Given my general disdain for this type of storytelling and how it hijacks regular titles you want to read and makes empty promises about actual story consequences, how do I make an overall judgement? I guess the fairest way is to look at the best events of both publishers and see who did it better? Both Marvel and DC have their share of events ranging from awful to forgettable,  but both have also produced some highly enjoyable stories.

Marvel's Infinity Gauntlet was truly thrilling (with diminishing returns on the various sequels), the 2015 Secret Wars was a sneaky way for Jonathan Hickman to tie a bow on his Fantastic Four and Avengers runs, Civil War inspired a movie that was better than the comic itself, and the recent War of the Realms (really a Thor story writ-large) was very well-constructed.

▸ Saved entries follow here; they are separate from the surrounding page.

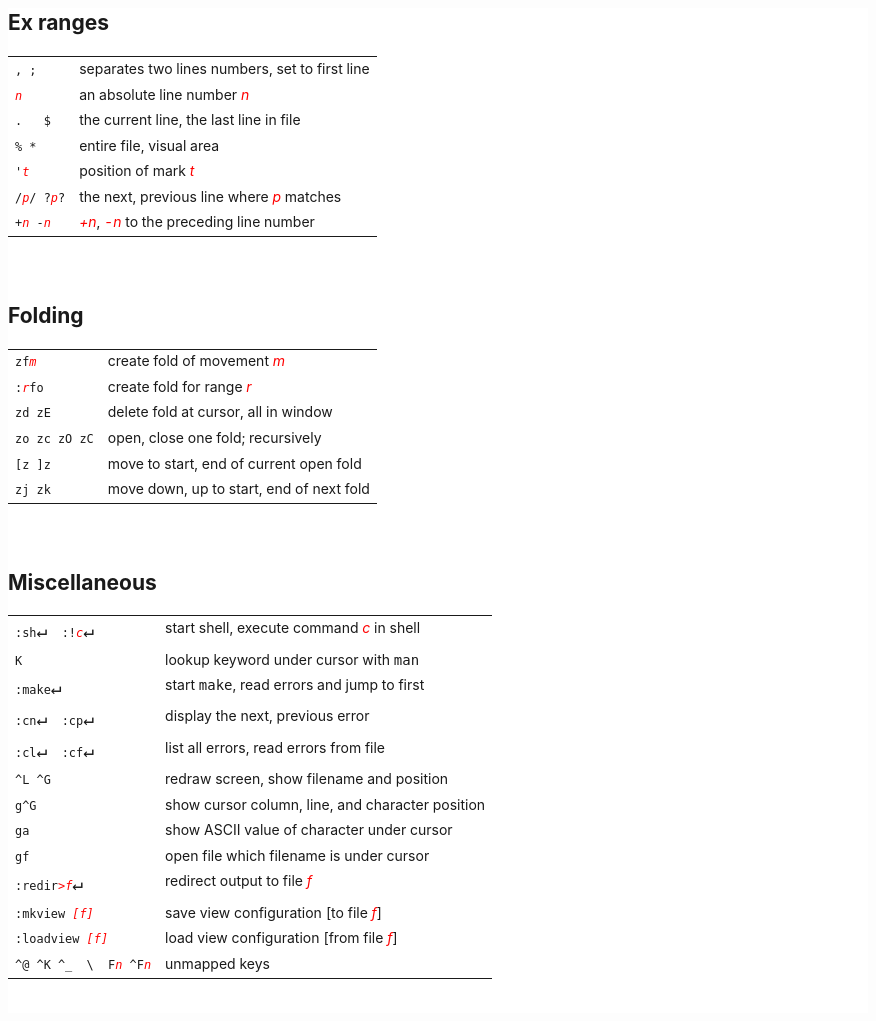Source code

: ## Ex ranges

<table>
<tr><td><code>, ;&nbsp; </code></td><td>separates two lines numbers, set to first line</td></tr>
<tr><td><code><font color='red'><i>n</i></font></code></td><td>an absolute line number <font color='red'><i>n</i></font></td></tr>
<tr><td><code>.&nbsp;&nbsp;&nbsp;$</code></td><td>the current line, the last line in file</td></tr>
<tr><td><code>% *</code></td><td>entire file, visual area</td></tr>
<tr><td><code>'<font color='red'><i>t</i></font></code></td><td>position of mark <font color='red'><i>t</i></font></td></tr>
<tr><td><code>/<font color='red'><i>p</i></font>/ ?<font color='red'><i>p</i></font>?</code></td><td>the next, previous line where <font color='red'><i>p</i></font> matches</td></tr>
<tr><td><code>+<font color='red'><i>n</i></font> -<font color='red'><i>n</i></font></code></td><td><font color='red'><i>+n</i></font>, <font color='red'><i>-n</i></font> to the preceding line number</td></tr>
</table><br />

## Folding

<table>
<tr><td><code>zf<font color='red'><i>m</i></font></code></td><td>create fold of movement <font color='red'><i>m</i></font></td></tr>
<tr><td><code>:<font color='red'><i>r</i></font>fo</code></td><td>create fold for range <font color='red'><i>r</i></font></td></tr>
<tr><td><code>zd zE</code></td><td>delete fold at cursor, all in window</td></tr>
<tr><td><code>zo zc zO zC</code></td><td>open, close one fold; recursively</td></tr>
<tr><td><code>[z ]z</code></td><td>move to start, end of current open fold</td></tr>
<tr><td><code>zj zk</code></td><td>move down, up to start, end of next fold</td></tr>
</table><br />

## Miscellaneous

<table>
<tr><td><code>:sh<font size='+1'>&#8629;</font>&nbsp; :!<font color='red'><i>c</i></font><font size='+1'>&#8629;</font></code></td><td>start shell, execute command <font color='red'><i>c</i></font> in shell</td></tr>
<tr><td><code>K</code></td><td>lookup keyword under cursor with <tt> man</tt></td></tr>
<tr><td><code>:make<font size='+1'>&#8629;</font></code></td><td>start <tt> make</tt>, read errors and jump to first</td></tr>
<tr><td><code>:cn<font size='+1'>&#8629;</font>&nbsp; :cp<font size='+1'>&#8629;</font></code></td><td>display the next, previous error</td></tr>
<tr><td><code>:cl<font size='+1'>&#8629;</font>&nbsp; :cf<font size='+1'>&#8629;</font></code></td><td>list all errors, read errors from file</td></tr>
<tr><td><code>^L ^G</code></td><td>redraw screen, show filename and position</td></tr>
<tr><td><code>g^G</code></td><td>show cursor column, line, and character position</td></tr>
<tr><td><code>ga</code></td><td>show ASCII value of character under cursor</td></tr>
<tr><td><code>gf</code></td><td>open file which filename is under cursor</td></tr>
<tr><td><code>:redir<font color='red'><i>></i></font><font color='red'><i>f</i></font><font size='+1'>&#8629;</font></code></td><td>redirect output to file <font color='red'><i>f</i></font></td></tr>
<tr><td><code>:mkview <font color='red'><i>[f]</i></font></code></td><td>save view configuration [to file <font color='red'><i>f</i></font>]</td></tr>
<tr><td><code>:loadview <font color='red'><i>[f]</i></font></code></td><td>load view configuration [from file <font color='red'><i>f</i></font>]</td></tr>
<tr><td><code>^@ ^K ^_&nbsp; \&nbsp; F<font color='red'><i>n</i></font> ^F<font color='red'><i>n</i></font></code></td><td>unmapped keys</td></tr>
</table>

<br />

High on the quality scale for DC are Zero Hour, 52, Blackest Night, and Final Crisis. But they also still have the mother of all events, the 12-issue Crisis on Infinite Earths. In terms of scale, quality, and innovation, it's nearly unbeatable. I can't imagine anything either company could do now or in the future that would have the same level of impact.

Edge: DC


FINAL TALLY
DC 8
Marvel 6

The outcome didn't change, but Marvel closed the gap. What's funny is if you asked me under extreme duress to choose between the two companies, I'd choose Marvel. By and large they have the characters and stories to whom I feel most deeply connected. But, I guess the categories don't lie, they only become outdated.